NYDIG’s founders include Robert Gutmann, founder and CEO; Michael Arrington, founder and partner at TechCrunch; and Jason Goldberg, founder and chief executive officer of CoinDesk.
Gutmann said: “This is the largest single equity raise ever done in the crypto space. Our goal is to build a platform that enables anyone to access the benefits of cryptocurrencies without having to own them.”
The company’s existing customers include Fortune 500 companies like IBM, Cisco Systems, and Accenture. Its clients include more than 50 percent of Fortune 1000 companies.
$150M In Just Two Crypto Investment Funds
The New York-based digital assets firm revealed today that it raised $100m (£75m; €85m) from only one investor on its recently announced project Digital Assets 2 Fund II.
According to the filing, the fund was launched in January 2020 and plans to invest mainly in cryptocurrencies such as bitcoin and ethereum.
The newly launched fund comes after the firm’s predecessor Digital Assets Fund I, raising $50m (£37m; €42m) in November 2018.
The amount has been reportedly collected solely from two investors and will be invested mainly in cryptocurrency.
With the launch of the second fund, the firm now boasts over $250m ($200m; £170m; €190m) under management.

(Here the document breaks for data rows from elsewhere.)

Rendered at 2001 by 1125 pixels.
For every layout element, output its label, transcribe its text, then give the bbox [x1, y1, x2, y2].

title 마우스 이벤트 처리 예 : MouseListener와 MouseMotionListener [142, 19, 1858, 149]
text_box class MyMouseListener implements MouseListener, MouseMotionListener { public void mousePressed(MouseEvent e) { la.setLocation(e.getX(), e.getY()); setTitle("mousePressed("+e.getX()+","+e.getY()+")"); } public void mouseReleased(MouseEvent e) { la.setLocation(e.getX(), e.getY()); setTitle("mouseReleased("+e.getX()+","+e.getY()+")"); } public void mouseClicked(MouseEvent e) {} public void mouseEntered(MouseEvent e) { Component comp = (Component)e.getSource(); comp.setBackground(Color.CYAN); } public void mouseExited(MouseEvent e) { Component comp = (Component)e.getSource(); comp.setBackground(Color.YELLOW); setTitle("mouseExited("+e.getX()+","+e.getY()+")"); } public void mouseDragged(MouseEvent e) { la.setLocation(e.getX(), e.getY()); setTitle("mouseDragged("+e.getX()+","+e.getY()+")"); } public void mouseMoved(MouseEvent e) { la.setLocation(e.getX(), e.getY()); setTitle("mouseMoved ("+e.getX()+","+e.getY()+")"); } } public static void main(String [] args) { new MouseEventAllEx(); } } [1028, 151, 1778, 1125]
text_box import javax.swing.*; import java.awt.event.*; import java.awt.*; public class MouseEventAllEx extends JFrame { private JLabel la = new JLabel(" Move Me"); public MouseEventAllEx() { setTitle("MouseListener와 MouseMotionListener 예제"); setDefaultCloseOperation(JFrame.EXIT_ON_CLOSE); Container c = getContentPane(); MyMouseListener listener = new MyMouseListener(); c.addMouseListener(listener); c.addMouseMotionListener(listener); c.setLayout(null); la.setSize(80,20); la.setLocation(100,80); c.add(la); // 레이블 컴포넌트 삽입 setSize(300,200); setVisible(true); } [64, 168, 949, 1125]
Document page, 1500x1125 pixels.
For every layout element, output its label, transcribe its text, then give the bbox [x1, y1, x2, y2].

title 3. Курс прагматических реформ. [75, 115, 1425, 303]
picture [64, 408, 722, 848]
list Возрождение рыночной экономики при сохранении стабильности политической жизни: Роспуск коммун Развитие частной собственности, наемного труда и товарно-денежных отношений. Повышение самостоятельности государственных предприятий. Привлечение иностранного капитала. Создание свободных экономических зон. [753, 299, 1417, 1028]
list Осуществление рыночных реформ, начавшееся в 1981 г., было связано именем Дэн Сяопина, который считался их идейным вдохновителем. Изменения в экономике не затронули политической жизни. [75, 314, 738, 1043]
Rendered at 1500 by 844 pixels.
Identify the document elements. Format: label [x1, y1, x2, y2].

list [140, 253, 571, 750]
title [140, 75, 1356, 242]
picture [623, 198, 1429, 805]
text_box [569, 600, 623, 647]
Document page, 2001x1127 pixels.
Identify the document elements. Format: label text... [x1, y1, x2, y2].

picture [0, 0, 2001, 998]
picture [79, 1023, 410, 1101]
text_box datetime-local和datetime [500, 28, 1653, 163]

Another Publicly-Owned Company to Own a Big Pile of Bitcoin
The crypto world just got even bigger. On October 11th, 2018, New York-based asset management firm Stone Ridge Capital announced it had purchased over 10,000 bitcoins valued at roughly $110 million USD. This makes Stone Ridge the second publicly traded company to buy into cryptocurrencies, following the announcement of Nasdaq listing of bitcoin futures earlier this month.
Stone Ridge Capital co-founder and CEO Robert Gutmann told CNBC that his firm wanted to become “one of the leading providers of institutional-grade solutions for the custody and trading of digital currencies.” The company already offers several products related to Bitcoin, including a custodial wallet, a brokerage product, and a margin lending platform.
Gutmann said that while the company has been investing in Bitcoin since 2013, the recent price spike has made it a good time to expand its portfolio.
He went on to say that the company has always considered Bitcoin to be a “primary reserve asset,” adding that “we think there are many reasons why we believe it will continue to grow in value.”
In addition to being used as a store of value, Gutmann believes that Bitcoin could eventually replace fiat money due to its decentralized nature.
“We see ourselves as being positioned to provide the best solutions for institutions, whether it’s hedge funds, pensions, endowments — any institution that needs access to digital currency,” he said.